Assigned task: Each entry below should be retyped exactly, with nothing omitted.

[[ Records provided open ]]

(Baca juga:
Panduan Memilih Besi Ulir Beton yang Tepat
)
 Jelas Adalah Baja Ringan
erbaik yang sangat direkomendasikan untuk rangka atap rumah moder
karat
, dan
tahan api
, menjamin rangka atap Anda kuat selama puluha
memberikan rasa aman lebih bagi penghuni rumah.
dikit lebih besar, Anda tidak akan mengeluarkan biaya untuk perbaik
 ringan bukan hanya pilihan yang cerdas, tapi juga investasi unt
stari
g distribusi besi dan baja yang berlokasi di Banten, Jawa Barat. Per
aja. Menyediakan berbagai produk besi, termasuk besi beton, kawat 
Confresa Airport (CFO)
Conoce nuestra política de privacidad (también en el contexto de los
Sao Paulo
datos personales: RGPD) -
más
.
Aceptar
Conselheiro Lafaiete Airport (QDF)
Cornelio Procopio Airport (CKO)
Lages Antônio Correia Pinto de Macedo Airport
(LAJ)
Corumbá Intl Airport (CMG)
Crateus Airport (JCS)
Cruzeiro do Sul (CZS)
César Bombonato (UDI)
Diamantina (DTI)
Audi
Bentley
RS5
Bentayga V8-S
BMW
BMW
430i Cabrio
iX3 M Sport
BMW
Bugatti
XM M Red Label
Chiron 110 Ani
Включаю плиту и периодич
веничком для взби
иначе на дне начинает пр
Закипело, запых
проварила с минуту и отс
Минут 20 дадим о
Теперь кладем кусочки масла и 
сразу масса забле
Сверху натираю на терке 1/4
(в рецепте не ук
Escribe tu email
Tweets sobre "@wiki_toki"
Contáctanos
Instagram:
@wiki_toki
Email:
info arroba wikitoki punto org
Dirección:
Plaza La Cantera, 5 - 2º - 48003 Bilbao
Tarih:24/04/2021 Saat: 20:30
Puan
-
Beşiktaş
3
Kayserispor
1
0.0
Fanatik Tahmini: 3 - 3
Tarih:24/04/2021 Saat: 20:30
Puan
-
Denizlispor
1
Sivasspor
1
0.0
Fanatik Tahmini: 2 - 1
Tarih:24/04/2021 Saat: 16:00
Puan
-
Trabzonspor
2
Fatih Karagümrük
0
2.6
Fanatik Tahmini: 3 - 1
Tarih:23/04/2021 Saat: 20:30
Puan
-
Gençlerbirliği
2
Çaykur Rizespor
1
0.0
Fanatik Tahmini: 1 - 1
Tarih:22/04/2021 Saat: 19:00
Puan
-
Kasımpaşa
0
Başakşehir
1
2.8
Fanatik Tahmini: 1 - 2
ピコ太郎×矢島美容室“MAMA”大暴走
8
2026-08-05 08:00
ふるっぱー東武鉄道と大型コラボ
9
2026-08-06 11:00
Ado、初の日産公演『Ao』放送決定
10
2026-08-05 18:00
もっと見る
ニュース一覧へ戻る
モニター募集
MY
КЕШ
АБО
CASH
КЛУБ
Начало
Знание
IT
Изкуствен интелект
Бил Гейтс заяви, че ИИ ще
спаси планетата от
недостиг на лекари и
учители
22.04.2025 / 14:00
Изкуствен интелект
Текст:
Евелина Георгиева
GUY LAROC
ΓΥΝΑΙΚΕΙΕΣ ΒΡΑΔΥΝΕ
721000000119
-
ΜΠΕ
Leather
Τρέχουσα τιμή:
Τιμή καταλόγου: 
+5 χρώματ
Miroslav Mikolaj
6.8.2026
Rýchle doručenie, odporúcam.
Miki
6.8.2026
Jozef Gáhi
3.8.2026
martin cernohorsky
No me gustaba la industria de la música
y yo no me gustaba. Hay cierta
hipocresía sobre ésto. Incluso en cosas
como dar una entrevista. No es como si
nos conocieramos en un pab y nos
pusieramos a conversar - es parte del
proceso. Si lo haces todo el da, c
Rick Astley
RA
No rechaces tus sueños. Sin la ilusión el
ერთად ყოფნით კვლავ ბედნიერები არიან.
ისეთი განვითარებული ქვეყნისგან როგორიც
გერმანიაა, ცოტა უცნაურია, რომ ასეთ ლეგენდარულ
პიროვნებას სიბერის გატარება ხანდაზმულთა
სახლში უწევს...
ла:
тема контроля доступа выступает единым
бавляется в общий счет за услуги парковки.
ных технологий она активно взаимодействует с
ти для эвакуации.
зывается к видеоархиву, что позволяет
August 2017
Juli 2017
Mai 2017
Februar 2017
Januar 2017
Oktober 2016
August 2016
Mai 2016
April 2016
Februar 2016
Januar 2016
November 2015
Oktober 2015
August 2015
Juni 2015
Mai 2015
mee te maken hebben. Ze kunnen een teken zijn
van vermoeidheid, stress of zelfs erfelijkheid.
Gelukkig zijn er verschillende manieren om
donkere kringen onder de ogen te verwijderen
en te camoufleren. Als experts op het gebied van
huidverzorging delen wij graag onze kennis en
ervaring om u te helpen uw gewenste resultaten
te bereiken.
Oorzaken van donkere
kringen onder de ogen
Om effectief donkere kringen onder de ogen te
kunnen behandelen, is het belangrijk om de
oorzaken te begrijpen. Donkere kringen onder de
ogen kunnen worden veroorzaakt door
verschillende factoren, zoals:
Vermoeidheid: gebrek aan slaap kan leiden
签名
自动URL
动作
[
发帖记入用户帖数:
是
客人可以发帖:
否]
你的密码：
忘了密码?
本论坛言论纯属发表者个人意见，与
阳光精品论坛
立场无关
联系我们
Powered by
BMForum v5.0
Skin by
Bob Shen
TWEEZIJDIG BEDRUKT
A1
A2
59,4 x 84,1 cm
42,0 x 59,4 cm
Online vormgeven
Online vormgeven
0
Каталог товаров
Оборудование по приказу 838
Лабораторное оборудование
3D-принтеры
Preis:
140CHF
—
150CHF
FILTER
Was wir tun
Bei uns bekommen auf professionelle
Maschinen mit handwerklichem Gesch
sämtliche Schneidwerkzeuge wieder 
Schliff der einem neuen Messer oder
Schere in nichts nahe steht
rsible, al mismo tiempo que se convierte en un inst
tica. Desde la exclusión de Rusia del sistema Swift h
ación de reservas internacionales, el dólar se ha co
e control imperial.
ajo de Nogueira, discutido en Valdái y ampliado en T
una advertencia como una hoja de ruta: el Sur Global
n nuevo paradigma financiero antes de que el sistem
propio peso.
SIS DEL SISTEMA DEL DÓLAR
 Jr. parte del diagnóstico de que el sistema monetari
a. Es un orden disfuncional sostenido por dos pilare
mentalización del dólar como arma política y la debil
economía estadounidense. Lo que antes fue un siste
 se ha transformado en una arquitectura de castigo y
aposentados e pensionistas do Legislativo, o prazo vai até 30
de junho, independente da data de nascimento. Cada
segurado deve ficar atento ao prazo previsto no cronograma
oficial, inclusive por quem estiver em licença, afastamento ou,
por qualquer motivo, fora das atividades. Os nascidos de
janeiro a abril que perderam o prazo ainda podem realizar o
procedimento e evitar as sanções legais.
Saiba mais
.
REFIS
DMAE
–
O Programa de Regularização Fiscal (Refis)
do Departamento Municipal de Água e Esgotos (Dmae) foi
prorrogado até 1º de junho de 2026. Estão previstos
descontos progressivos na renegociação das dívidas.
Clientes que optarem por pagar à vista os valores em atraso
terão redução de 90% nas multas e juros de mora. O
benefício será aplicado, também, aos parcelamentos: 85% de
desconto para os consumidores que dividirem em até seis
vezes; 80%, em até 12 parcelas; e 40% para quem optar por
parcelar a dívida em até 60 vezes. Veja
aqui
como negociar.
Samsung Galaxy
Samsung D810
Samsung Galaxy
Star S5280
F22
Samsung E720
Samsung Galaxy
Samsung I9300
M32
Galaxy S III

[[ Records provided closed ]]

Expected output:
(Baca juga:
Panduan Memilih Besi Ulir Beton yang Tepat
)
 Jelas Adalah Baja Ringan
erbaik yang sangat direkomendasikan untuk rangka atap rumah moder
karat
, dan
tahan api
, menjamin rangka atap Anda kuat selama puluha
memberikan rasa aman lebih bagi penghuni rumah.
dikit lebih besar, Anda tidak akan mengeluarkan biaya untuk perbaik
 ringan bukan hanya pilihan yang cerdas, tapi juga investasi unt
stari
g distribusi besi dan baja yang berlokasi di Banten, Jawa Barat. Per
aja. Menyediakan berbagai produk besi, termasuk besi beton, kawat 
Confresa Airport (CFO)
Conoce nuestra política de privacidad (también en el contexto de los
Sao Paulo
datos personales: RGPD) -
más
.
Aceptar
Conselheiro Lafaiete Airport (QDF)
Cornelio Procopio Airport (CKO)
Lages Antônio Correia Pinto de Macedo Airport
(LAJ)
Corumbá Intl Airport (CMG)
Crateus Airport (JCS)
Cruzeiro do Sul (CZS)
César Bombonato (UDI)
Diamantina (DTI)
Audi
Bentley
RS5
Bentayga V8-S
BMW
BMW
430i Cabrio
iX3 M Sport
BMW
Bugatti
XM M Red Label
Chiron 110 Ani
Включаю плиту и периодич
веничком для взби
иначе на дне начинает пр
Закипело, запых
проварила с минуту и отс
Минут 20 дадим о
Теперь кладем кусочки масла и 
сразу масса забле
Сверху натираю на терке 1/4
(в рецепте не ук
Escribe tu email
Tweets sobre "@wiki_toki"
Contáctanos
Instagram:
@wiki_toki
Email:
info arroba wikitoki punto org
Dirección:
Plaza La Cantera, 5 - 2º - 48003 Bilbao
Tarih:24/04/2021 Saat: 20:30
Puan
-
Beşiktaş
3
Kayserispor
1
0.0
Fanatik Tahmini: 3 - 3
Tarih:24/04/2021 Saat: 20:30
Puan
-
Denizlispor
1
Sivasspor
1
0.0
Fanatik Tahmini: 2 - 1
Tarih:24/04/2021 Saat: 16:00
Puan
-
Trabzonspor
2
Fatih Karagümrük
0
2.6
Fanatik Tahmini: 3 - 1
Tarih:23/04/2021 Saat: 20:30
Puan
-
Gençlerbirliği
2
Çaykur Rizespor
1
0.0
Fanatik Tahmini: 1 - 1
Tarih:22/04/2021 Saat: 19:00
Puan
-
Kasımpaşa
0
Başakşehir
1
2.8
Fanatik Tahmini: 1 - 2
ピコ太郎×矢島美容室“MAMA”大暴走
8
2026-08-05 08:00
ふるっぱー東武鉄道と大型コラボ
9
2026-08-06 11:00
Ado、初の日産公演『Ao』放送決定
10
2026-08-05 18:00
もっと見る
ニュース一覧へ戻る
モニター募集
MY
КЕШ
АБО
CASH
КЛУБ
Начало
Знание
IT
Изкуствен интелект
Бил Гейтс заяви, че ИИ ще
спаси планетата от
недостиг на лекари и
учители
22.04.2025 / 14:00
Изкуствен интелект
Текст:
Евелина Георгиева
GUY LAROC
ΓΥΝΑΙΚΕΙΕΣ ΒΡΑΔΥΝΕ
721000000119
-
ΜΠΕ
Leather
Τρέχουσα τιμή:
Τιμή καταλόγου: 
+5 χρώματ
Miroslav Mikolaj
6.8.2026
Rýchle doručenie, odporúcam.
Miki
6.8.2026
Jozef Gáhi
3.8.2026
martin cernohorsky
No me gustaba la industria de la música
y yo no me gustaba. Hay cierta
hipocresía sobre ésto. Incluso en cosas
como dar una entrevista. No es como si
nos conocieramos en un pab y nos
pusieramos a conversar - es parte del
proceso. Si lo haces todo el da, c
Rick Astley
RA
No rechaces tus sueños. Sin la ilusión el
ერთად ყოფნით კვლავ ბედნიერები არიან.
ისეთი განვითარებული ქვეყნისგან როგორიც
გერმანიაა, ცოტა უცნაურია, რომ ასეთ ლეგენდარულ
პიროვნებას სიბერის გატარება ხანდაზმულთა
სახლში უწევს...
ла:
тема контроля доступа выступает единым
бавляется в общий счет за услуги парковки.
ных технологий она активно взаимодействует с
ти для эвакуации.
зывается к видеоархиву, что позволяет
August 2017
Juli 2017
Mai 2017
Februar 2017
Januar 2017
Oktober 2016
August 2016
Mai 2016
April 2016
Februar 2016
Januar 2016
November 2015
Oktober 2015
August 2015
Juni 2015
Mai 2015
mee te maken hebben. Ze kunnen een teken zijn
van vermoeidheid, stress of zelfs erfelijkheid.
Gelukkig zijn er verschillende manieren om
donkere kringen onder de ogen te verwijderen
en te camoufleren. Als experts op het gebied van
huidverzorging delen wij graag onze kennis en
ervaring om u te helpen uw gewenste resultaten
te bereiken.
Oorzaken van donkere
kringen onder de ogen
Om effectief donkere kringen onder de ogen te
kunnen behandelen, is het belangrijk om de
oorzaken te begrijpen. Donkere kringen onder de
ogen kunnen worden veroorzaakt door
verschillende factoren, zoals:
Vermoeidheid: gebrek aan slaap kan leiden
签名
自动URL
动作
[
发帖记入用户帖数:
是
客人可以发帖:
否]
你的密码：
忘了密码?
本论坛言论纯属发表者个人意见，与
阳光精品论坛
立场无关
联系我们
Powered by
BMForum v5.0
Skin by
Bob Shen
TWEEZIJDIG BEDRUKT
A1
A2
59,4 x 84,1 cm
42,0 x 59,4 cm
Online vormgeven
Online vormgeven
0
Каталог товаров
Оборудование по приказу 838
Лабораторное оборудование
3D-принтеры
Preis:
140CHF
—
150CHF
FILTER
Was wir tun
Bei uns bekommen auf professionelle
Maschinen mit handwerklichem Gesch
sämtliche Schneidwerkzeuge wieder 
Schliff der einem neuen Messer oder
Schere in nichts nahe steht
rsible, al mismo tiempo que se convierte en un inst
tica. Desde la exclusión de Rusia del sistema Swift h
ación de reservas internacionales, el dólar se ha co
e control imperial.
ajo de Nogueira, discutido en Valdái y ampliado en T
una advertencia como una hoja de ruta: el Sur Global
n nuevo paradigma financiero antes de que el sistem
propio peso.
SIS DEL SISTEMA DEL DÓLAR
 Jr. parte del diagnóstico de que el sistema monetari
a. Es un orden disfuncional sostenido por dos pilare
mentalización del dólar como arma política y la debil
economía estadounidense. Lo que antes fue un siste
 se ha transformado en una arquitectura de castigo y
aposentados e pensionistas do Legislativo, o prazo vai até 30
de junho, independente da data de nascimento. Cada
segurado deve ficar atento ao prazo previsto no cronograma
oficial, inclusive por quem estiver em licença, afastamento ou,
por qualquer motivo, fora das atividades. Os nascidos de
janeiro a abril que perderam o prazo ainda podem realizar o
procedimento e evitar as sanções legais.
Saiba mais
.
REFIS
DMAE
–
O Programa de Regularização Fiscal (Refis)
do Departamento Municipal de Água e Esgotos (Dmae) foi
prorrogado até 1º de junho de 2026. Estão previstos
descontos progressivos na renegociação das dívidas.
Clientes que optarem por pagar à vista os valores em atraso
terão redução de 90% nas multas e juros de mora. O
benefício será aplicado, também, aos parcelamentos: 85% de
desconto para os consumidores que dividirem em até seis
vezes; 80%, em até 12 parcelas; e 40% para quem optar por
parcelar a dívida em até 60 vezes. Veja
aqui
como negociar.
Samsung Galaxy
Samsung D810
Samsung Galaxy
Star S5280
F22
Samsung E720
Samsung Galaxy
Samsung I9300
M32
Galaxy S III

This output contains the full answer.